Publication 04 GibbsDDRM: A Partially Collapsed Gibbs Sampler for Solving Blind Inverse Problems with Denoising Diffusion Restoration

Authors
Naoki Murata (Sony AI), Koichi Saito (Sony AI), Chieh-Hsin Lai (Sony AI), Yuhta Takida (Sony AI), Toshimitsu Uesaka (Sony AI), Yuki Mitsufuji (Sony AI), Stefano Ermon
Abstract
Pre-trained diffusion models have been successfully used as priors in a variety of linear inverse problems, where the goal is to reconstruct a signal from noisy linear measurements. However, existing approaches require knowledge of the linear operator. In this paper, we propose GibbsDDRM, an extension of Denoising Diffusion Restoration Models (DDRM) to a blind setting in which the linear measurement operator is unknown. GibbsDDRM constructs a joint distribution of the data, measurements, and linear operator by using a pre-trained diffusion model for the data prior, and it solves the problem by posterior sampling with an efficient variant of a Gibbs sampler. The proposed method is problem-agnostic, meaning that a pre-trained diffusion model can be applied to various inverse problems without fine tuning. In experiments, it achieved high performance on both blind image deblurring and vocal dereverberation tasks, despite the use of simple generic priors for the underlying linear operators.
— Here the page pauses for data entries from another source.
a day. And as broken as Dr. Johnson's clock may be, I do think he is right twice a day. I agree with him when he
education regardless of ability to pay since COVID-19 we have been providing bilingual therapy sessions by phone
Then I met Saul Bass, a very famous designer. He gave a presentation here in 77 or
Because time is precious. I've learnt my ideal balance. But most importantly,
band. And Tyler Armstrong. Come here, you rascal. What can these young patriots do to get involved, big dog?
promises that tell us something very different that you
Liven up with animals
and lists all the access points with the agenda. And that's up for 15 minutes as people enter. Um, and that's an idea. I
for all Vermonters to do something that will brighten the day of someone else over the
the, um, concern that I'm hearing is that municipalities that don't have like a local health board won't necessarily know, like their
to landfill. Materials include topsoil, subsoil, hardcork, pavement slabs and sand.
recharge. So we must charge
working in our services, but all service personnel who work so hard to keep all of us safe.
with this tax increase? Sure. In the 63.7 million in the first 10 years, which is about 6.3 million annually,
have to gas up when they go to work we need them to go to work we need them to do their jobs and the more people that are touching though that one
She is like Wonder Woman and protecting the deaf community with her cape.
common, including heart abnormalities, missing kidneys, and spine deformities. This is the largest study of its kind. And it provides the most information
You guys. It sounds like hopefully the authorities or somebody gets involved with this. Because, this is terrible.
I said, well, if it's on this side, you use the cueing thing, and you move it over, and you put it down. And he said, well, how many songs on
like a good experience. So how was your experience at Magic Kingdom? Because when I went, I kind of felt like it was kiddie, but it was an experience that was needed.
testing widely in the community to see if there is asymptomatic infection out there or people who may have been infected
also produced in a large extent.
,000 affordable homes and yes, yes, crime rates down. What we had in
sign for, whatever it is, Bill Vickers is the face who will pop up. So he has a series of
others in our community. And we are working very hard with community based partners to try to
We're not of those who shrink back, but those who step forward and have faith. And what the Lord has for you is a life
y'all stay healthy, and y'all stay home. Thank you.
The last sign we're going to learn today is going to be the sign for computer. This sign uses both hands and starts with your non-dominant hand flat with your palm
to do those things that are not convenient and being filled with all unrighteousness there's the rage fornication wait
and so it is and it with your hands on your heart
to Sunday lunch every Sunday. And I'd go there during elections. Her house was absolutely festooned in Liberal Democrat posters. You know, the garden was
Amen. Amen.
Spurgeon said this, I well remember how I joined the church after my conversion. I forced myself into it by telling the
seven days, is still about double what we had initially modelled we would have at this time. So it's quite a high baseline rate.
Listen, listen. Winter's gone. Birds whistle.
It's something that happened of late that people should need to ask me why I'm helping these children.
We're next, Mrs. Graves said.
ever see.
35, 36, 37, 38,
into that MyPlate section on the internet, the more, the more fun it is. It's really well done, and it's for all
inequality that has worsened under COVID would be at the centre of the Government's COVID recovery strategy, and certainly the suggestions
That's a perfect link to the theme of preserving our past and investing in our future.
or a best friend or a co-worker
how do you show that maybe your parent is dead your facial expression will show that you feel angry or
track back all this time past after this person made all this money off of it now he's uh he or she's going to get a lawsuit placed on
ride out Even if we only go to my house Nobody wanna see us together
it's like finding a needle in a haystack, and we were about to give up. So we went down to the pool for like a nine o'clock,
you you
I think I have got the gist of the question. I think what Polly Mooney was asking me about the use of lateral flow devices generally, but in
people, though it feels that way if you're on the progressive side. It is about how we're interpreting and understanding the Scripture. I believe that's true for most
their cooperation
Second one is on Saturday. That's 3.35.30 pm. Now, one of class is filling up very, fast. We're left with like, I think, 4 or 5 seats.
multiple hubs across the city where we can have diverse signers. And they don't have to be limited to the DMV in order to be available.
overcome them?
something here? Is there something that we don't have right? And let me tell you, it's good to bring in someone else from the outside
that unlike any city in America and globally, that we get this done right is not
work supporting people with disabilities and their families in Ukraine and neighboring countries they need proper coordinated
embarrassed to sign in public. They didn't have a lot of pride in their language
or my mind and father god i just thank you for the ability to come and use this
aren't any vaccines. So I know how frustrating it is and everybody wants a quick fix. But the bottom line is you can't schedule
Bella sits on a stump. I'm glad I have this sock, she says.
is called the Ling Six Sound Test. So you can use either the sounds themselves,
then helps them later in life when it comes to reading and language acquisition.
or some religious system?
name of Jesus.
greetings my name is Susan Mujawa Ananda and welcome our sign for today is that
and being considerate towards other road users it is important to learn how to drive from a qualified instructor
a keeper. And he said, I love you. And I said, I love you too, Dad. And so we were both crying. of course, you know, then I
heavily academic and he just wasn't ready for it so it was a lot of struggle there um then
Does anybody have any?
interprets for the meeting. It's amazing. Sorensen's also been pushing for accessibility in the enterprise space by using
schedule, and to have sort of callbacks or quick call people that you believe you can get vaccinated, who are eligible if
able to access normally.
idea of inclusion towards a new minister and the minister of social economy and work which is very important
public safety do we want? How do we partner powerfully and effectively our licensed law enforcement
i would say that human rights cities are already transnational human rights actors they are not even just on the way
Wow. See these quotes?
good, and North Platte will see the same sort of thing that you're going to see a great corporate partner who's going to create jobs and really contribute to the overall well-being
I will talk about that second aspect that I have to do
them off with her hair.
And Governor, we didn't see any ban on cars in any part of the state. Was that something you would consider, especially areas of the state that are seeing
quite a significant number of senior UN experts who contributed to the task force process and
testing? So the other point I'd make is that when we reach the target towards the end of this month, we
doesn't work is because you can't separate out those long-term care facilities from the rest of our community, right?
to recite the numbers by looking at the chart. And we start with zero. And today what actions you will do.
Publication 05 Men Also Do Laundry: Multi-Attribute Bias Amplification

Authors
Dora Zhao (Sony AI), Jerone T. A. Andrews (Sony AI), Alice Xiang (Sony AI)
Abstract
As computer vision systems become more widely deployed, there is increasing concern from both the research community and the public that these systems are not only reproducing but amplifying harmful social biases. The phenomenon of bias amplification, which is the focus of this work, refers to models amplifying inherent training set biases at test time. Existing metrics measure bias amplification with respect to single annotated attributes (e.g., computer). However, several visual datasets consist of images with multiple attribute annotations. We show models can learn to exploit correlations with respect to multiple attributes (e.g., {computer, keyboard}), which are not accounted for by current metrics. In addition, we show current metrics can give the erroneous impression that minimal or no bias amplification has occurred as they involve aggregating over positive and negative values. Further, these metrics lack a clear desired value, making them difficult to interpret. To address these shortcomings, we propose a new metric: Multi-Attribute Bias Amplification. We validate our proposed metric through an analysis of gender bias amplification on the COCO and imSitu datasets. Finally, we benchmark bias mitigation methods using our proposed metric, suggesting possible avenues for future bias mitigation.

Publication 06 Principlism Guided Responsible Data Curation

Authors
Jerone T. A. Andrews (Sony AI), Dora Zhao (Sony AI), William Thong (Sony AI), Apostolos Modas (Sony AI), Orestis Papakyriakopoulos (Sony AI), Alice Xiang (Sony AI)
Abstract
Human-centric computer vision (HCCV) data curation practices often neglect privacy and bias concerns, leading to dataset retractions and unfair models. Further, HCCV datasets constructed through nonconsensual web scraping lack the necessary metadata for comprehensive fairness and robustness evaluations. Current remedies address issues post hoc, lack persuasive justification for adoption, or fail to provide proper contextualization for appropriate application. Our research focuses on proactive, domain-specific recommendations for curating HCCV datasets, addressing privacy and bias. We adopt an ante hoc reflective perspective and draw from current practices and guidelines, guided by the ethical framework of principlism.